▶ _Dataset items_
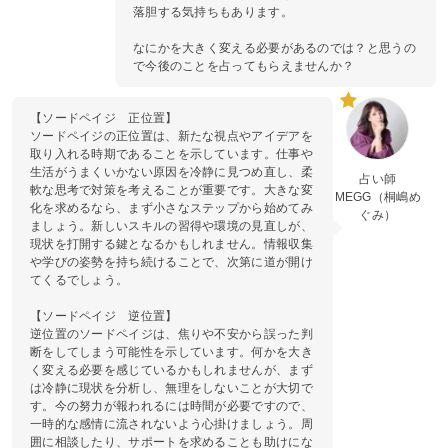
落胆する気持ちもあります。
なにかを大きく変える必要があるのでは？と思うの
で今後のことを占ってもらえませんか？
【ソードペイジ 正位置】
ソードペイジの正位置は、新たな視点やアイデアを
取り入れる時期であることを示しています。仕事や
生活がうまくいかない原因を冷静に見つめ直し、柔
占い師
軟な思考で対策を考えることが重要です。大きな変
MEGG（桐嶋め
化を求めるなら、まず小さなステップから始めてみ
ぐみ）
ましょう。新しいスキルの習得や環境の見直しが、
現状を打開する鍵となるかもしれません。情報収集
や学びの姿勢を持ち続けることで、次第に道が開け
てくるでしょう。
【ソードペイジ 逆位置】
逆位置のソードペイジは、焦りや不安から誤った判
断をしてしまう可能性を示しています。何かを大き
く変える必要を感じているかもしれませんが、まず
は冷静に現状を分析し、無理をしないことが大切で
す。今の努力が報われるには時間が必要ですので、
一時的な感情に流されないよう心掛けましょう。周
囲に相談したり、サポートを求めることも助けにな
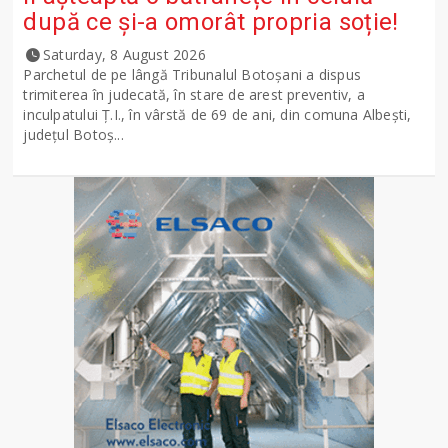
după ce și-a omorât propria soție!
Saturday, 8 August 2026
Parchetul de pe lângă Tribunalul Botoşani a dispus
trimiterea în judecată, în stare de arest preventiv, a
inculpatului Ț.I., în vârstă de 69 de ani, din comuna Albești,
județul Botoș...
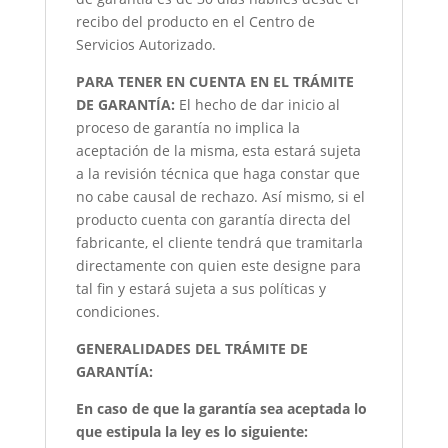
recibo del producto en el Centro de
Servicios Autorizado.
PARA TENER EN CUENTA EN EL TRÁMITE
DE GARANTÍA:
El hecho de dar inicio al
proceso de garantía no implica la
aceptación de la misma, esta estará sujeta
a la revisión técnica que haga constar que
no cabe causal de rechazo. Así mismo, si el
producto cuenta con garantía directa del
fabricante, el cliente tendrá que tramitarla
directamente con quien este designe para
tal fin y estará sujeta a sus políticas y
condiciones.
GENERALIDADES DEL TRÁMITE DE
GARANTÍA:
En caso de que la garantía sea aceptada lo
que estipula la ley es lo siguiente:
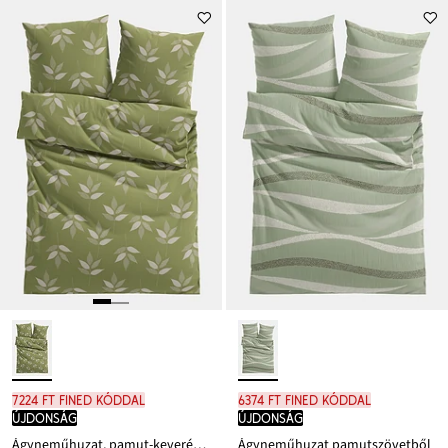
7224 Ft FINED kóddal
6374 Ft FINED kóddal
újdonság
újdonság
Ágyneműhuzat, pamut-keverékből
Ágyneműhuzat pamutszövetből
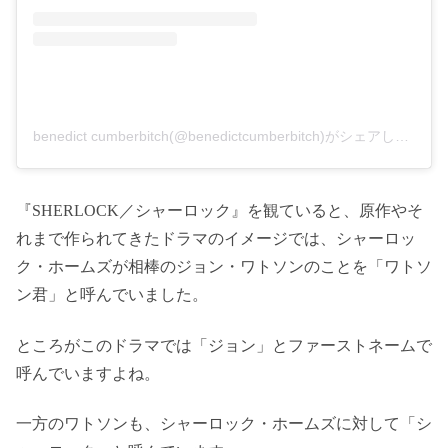
benedict cumberbitch(@benedictcumberbitch)がシェアした投稿
『SHERLOCK／シャーロック』を観ていると、原作やそ
れまで作られてきたドラマのイメージでは、シャーロッ
ク・ホームズが相棒のジョン・ワトソンのことを「ワトソ
ン君」と呼んでいました。
ところがこのドラマでは「ジョン」とファーストネームで
呼んでいますよね。
一方のワトソンも、シャーロック・ホームズに対して「シ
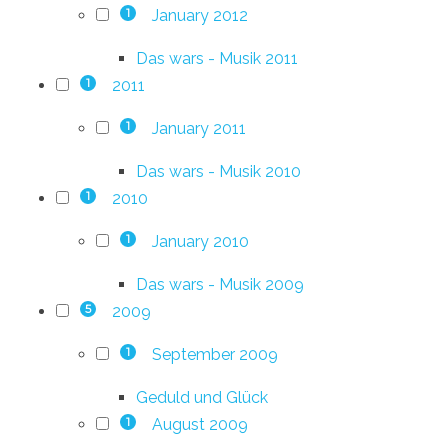
January 2012
1
Das wars - Musik 2011
2011
1
January 2011
1
Das wars - Musik 2010
2010
1
January 2010
1
Das wars - Musik 2009
2009
5
September 2009
1
Geduld und Glück
August 2009
1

▶ _TASK DETAILS_
Return each line above exactly; any pictures are to be skipped.

▶ _SOLUTION_
落胆する気持ちもあります。
なにかを大きく変える必要があるのでは？と思うの
で今後のことを占ってもらえませんか？
【ソードペイジ 正位置】
ソードペイジの正位置は、新たな視点やアイデアを
取り入れる時期であることを示しています。仕事や
生活がうまくいかない原因を冷静に見つめ直し、柔
占い師
軟な思考で対策を考えることが重要です。大きな変
MEGG（桐嶋め
化を求めるなら、まず小さなステップから始めてみ
ぐみ）
ましょう。新しいスキルの習得や環境の見直しが、
現状を打開する鍵となるかもしれません。情報収集
や学びの姿勢を持ち続けることで、次第に道が開け
てくるでしょう。
【ソードペイジ 逆位置】
逆位置のソードペイジは、焦りや不安から誤った判
断をしてしまう可能性を示しています。何かを大き
く変える必要を感じているかもしれませんが、まず
は冷静に現状を分析し、無理をしないことが大切で
す。今の努力が報われるには時間が必要ですので、
一時的な感情に流されないよう心掛けましょう。周
囲に相談したり、サポートを求めることも助けにな
după ce și-a omorât propria soție!
Saturday, 8 August 2026
Parchetul de pe lângă Tribunalul Botoşani a dispus
trimiterea în judecată, în stare de arest preventiv, a
inculpatului Ț.I., în vârstă de 69 de ani, din comuna Albești,
județul Botoș...
recibo del producto en el Centro de
Servicios Autorizado.
PARA TENER EN CUENTA EN EL TRÁMITE
DE GARANTÍA:
El hecho de dar inicio al
proceso de garantía no implica la
aceptación de la misma, esta estará sujeta
a la revisión técnica que haga constar que
no cabe causal de rechazo. Así mismo, si el
producto cuenta con garantía directa del
fabricante, el cliente tendrá que tramitarla
directamente con quien este designe para
tal fin y estará sujeta a sus políticas y
condiciones.
GENERALIDADES DEL TRÁMITE DE
GARANTÍA:
En caso de que la garantía sea aceptada lo
que estipula la ley es lo siguiente:
7224 Ft FINED kóddal
6374 Ft FINED kóddal
újdonság
újdonság
Ágyneműhuzat, pamut-keverékből
Ágyneműhuzat pamutszövetből
benedict cumberbitch(@benedictcumberbitch)がシェアした投稿
『SHERLOCK／シャーロック』を観ていると、原作やそ
れまで作られてきたドラマのイメージでは、シャーロッ
ク・ホームズが相棒のジョン・ワトソンのことを「ワトソ
ン君」と呼んでいました。
ところがこのドラマでは「ジョン」とファーストネームで
呼んでいますよね。
一方のワトソンも、シャーロック・ホームズに対して「シ
January 2012
1
Das wars - Musik 2011
2011
1
January 2011
1
Das wars - Musik 2010
2010
1
January 2010
1
Das wars - Musik 2009
2009
5
September 2009
1
Geduld und Glück
August 2009
1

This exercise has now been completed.